Lead Up and Learn Up

MYTH: Individual Contributors can’t shift the paradigm at the organizational level. 

Our team has a long-term partnership with a multinational company to facilitate leadership training for all of their Managers of People (MOPs) and Individual Contributors here at the local site. The program we’ve developed for them consistently receives glowing reviews, with one caveat: Individual Contributors are skeptical of a real shift among the “higher-ups”. The feeling is something like, “This is great and all, but unless corporate changes the way we do things, I can’t have an impact.” 

Let’s tackle the myth. 

Willie Pietersen, Professor at Columbia University and former CEO, refers to leading up as “The Neglected Competency” and says, “Leading up effectively is not easy to pull off. But I think we owe a duty to help each other learn and grow regardless of rank. We all have our blind spots. When I look back on my corporate career, the subordinates I valued most were those who helped me grow as a leader.”

Did you know that Starbucks didn’t always write customer names on the cups? Pietersen highlights this story as an example of small, incremental change that influenced a corporate shift: 

In 2011 an imaginative barista decided to enhance [the] personal experience by writing the first names of customers on cups, instead of just calling out the name of the drink that had been ordered. The idea raced to headquarters and today this simple practice happens four million times a day at 30,000 locations worldwide.

Individual Contributors can and do influence organizational change every day. Sometimes it happens slowly, with small, incremental changes within a team or a department. Sometimes it happens overnight on a global scale. In every case, it takes guts and it starts with leading the self. John Maxwell emphasized leading the self when he crafted a simple message nearly a decade ago with 9 Ways to Lead Your Leader:

  1. Lead yourself exceptionally well.
  2. Lighten your leader’s load.
  3. Be willing to do what others won’t.
  4. Do more than manage – lead!
  5. Invest in relationship chemistry.
  6. Be prepared every time you take your leader’s time.
  7. Know when to push and when to back off.
  8. Become a go-to player.
  9. Be better tomorrow than you are today.

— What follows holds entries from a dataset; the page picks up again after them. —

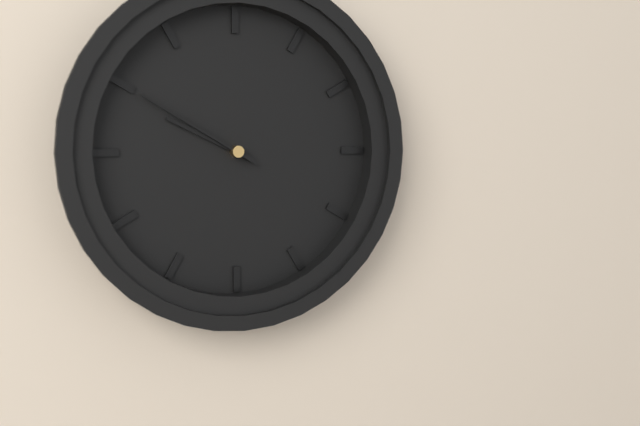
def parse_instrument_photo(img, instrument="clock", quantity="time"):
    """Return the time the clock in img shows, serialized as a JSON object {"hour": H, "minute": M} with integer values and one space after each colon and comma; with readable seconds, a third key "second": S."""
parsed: {"hour": 9, "minute": 50}
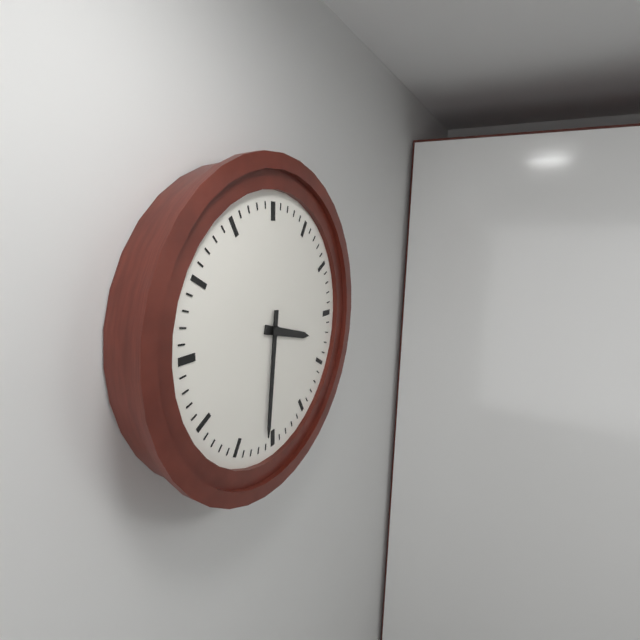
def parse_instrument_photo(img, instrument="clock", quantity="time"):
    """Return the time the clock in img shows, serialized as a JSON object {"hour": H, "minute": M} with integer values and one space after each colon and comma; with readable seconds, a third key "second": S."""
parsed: {"hour": 3, "minute": 31}
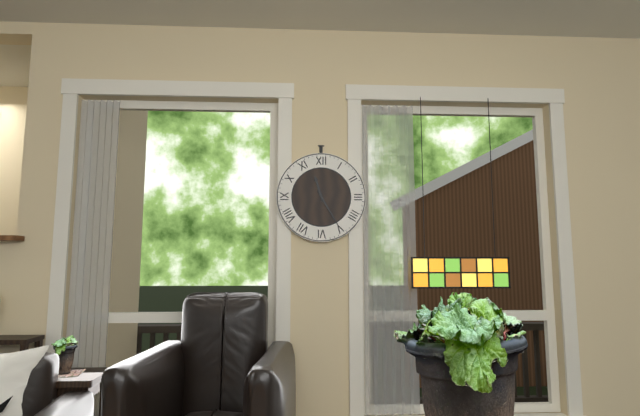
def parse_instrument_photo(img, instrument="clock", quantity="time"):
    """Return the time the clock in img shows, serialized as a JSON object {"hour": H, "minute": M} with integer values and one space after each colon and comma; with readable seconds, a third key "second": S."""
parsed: {"hour": 11, "minute": 25}
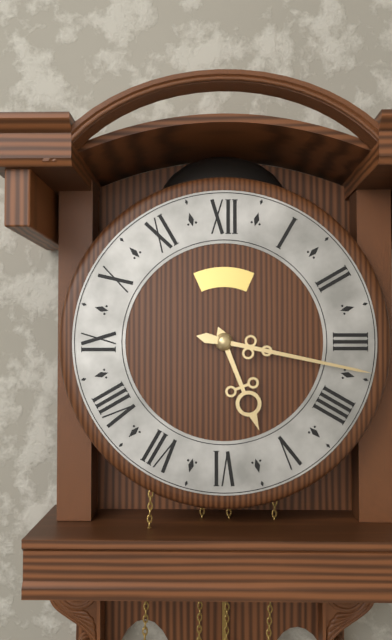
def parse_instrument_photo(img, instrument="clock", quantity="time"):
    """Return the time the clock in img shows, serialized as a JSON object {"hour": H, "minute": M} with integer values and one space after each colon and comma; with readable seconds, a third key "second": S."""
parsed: {"hour": 5, "minute": 17}
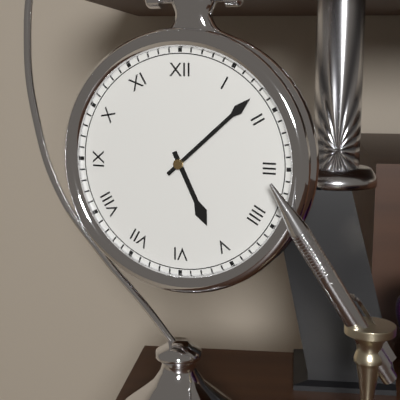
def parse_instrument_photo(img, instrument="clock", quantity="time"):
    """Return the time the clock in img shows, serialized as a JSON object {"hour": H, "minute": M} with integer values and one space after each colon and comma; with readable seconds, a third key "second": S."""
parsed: {"hour": 5, "minute": 8}
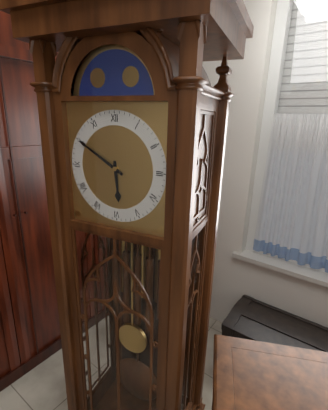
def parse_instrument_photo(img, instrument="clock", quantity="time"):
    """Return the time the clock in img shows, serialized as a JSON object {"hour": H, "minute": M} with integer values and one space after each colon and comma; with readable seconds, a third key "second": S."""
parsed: {"hour": 5, "minute": 50}
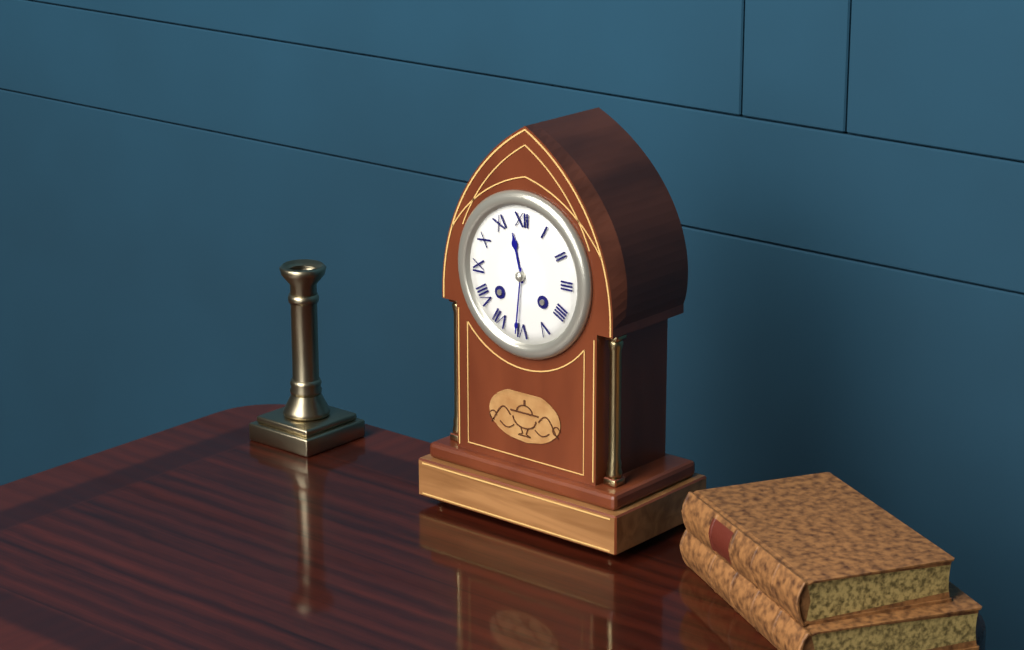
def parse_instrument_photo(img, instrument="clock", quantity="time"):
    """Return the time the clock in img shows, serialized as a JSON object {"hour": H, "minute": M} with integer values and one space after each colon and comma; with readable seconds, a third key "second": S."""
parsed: {"hour": 11, "minute": 31}
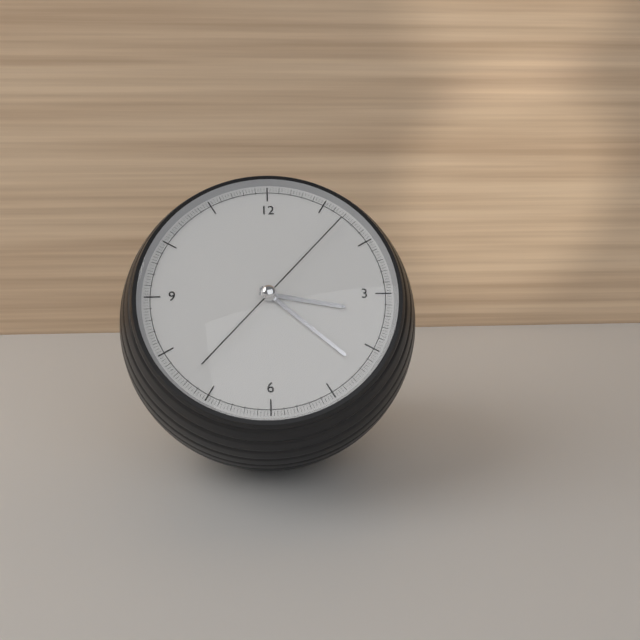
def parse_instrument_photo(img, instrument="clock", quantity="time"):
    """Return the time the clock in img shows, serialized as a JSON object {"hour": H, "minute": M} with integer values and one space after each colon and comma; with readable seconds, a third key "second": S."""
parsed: {"hour": 3, "minute": 22, "second": 7}
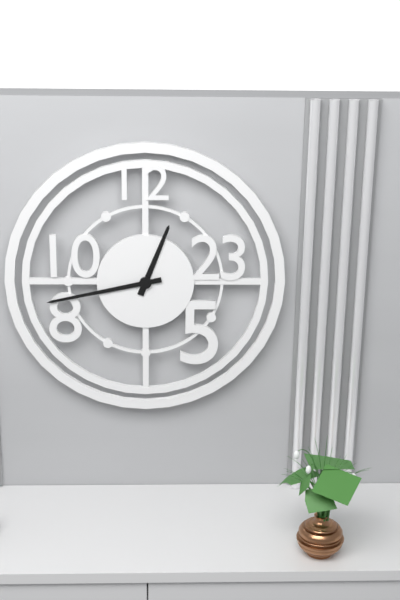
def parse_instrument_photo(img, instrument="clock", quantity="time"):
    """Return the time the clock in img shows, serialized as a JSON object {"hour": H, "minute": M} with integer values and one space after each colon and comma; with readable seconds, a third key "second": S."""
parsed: {"hour": 12, "minute": 43}
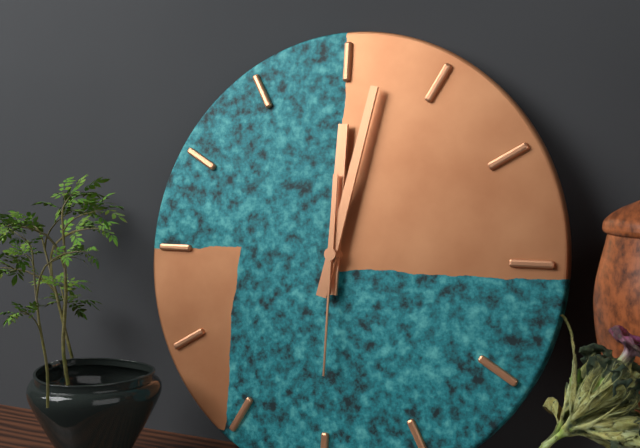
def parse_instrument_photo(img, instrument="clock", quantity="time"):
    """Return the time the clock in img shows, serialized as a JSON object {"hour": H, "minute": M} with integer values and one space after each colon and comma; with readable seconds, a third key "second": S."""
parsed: {"hour": 12, "minute": 2, "second": 30}
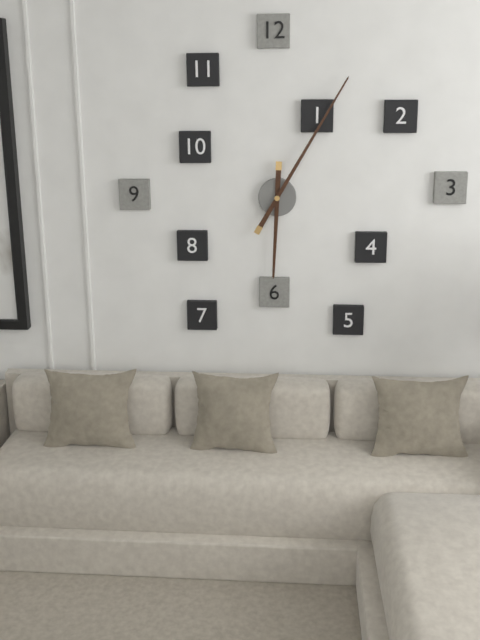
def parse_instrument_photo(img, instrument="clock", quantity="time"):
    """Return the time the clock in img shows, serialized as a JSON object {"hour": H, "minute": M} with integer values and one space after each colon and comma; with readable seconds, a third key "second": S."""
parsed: {"hour": 6, "minute": 5}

So we bust the myth; we learn to lead ourselves in such a way that we Lead Up and influence organizational change…and then we tackle the fact that we need our top leadership to Learn Up in order for our organization to be a living, thriving place. 

Pietersen says, “Arguably the most important learning is that which occurs from the ground up. When that circuit is blocked, an organization faces a survival problem. According to a Gallup poll, companies that listen to their employees are 21 percent more profitable than the competition.” 

Leaders who Learn Up are more likely to see higher profits! Organizations that encourage Individual Contributors to Lead Up and Leaders to Learn Up are likely to make. more. money.

Be a workplace of and for the future. Lead Up and Learn Up.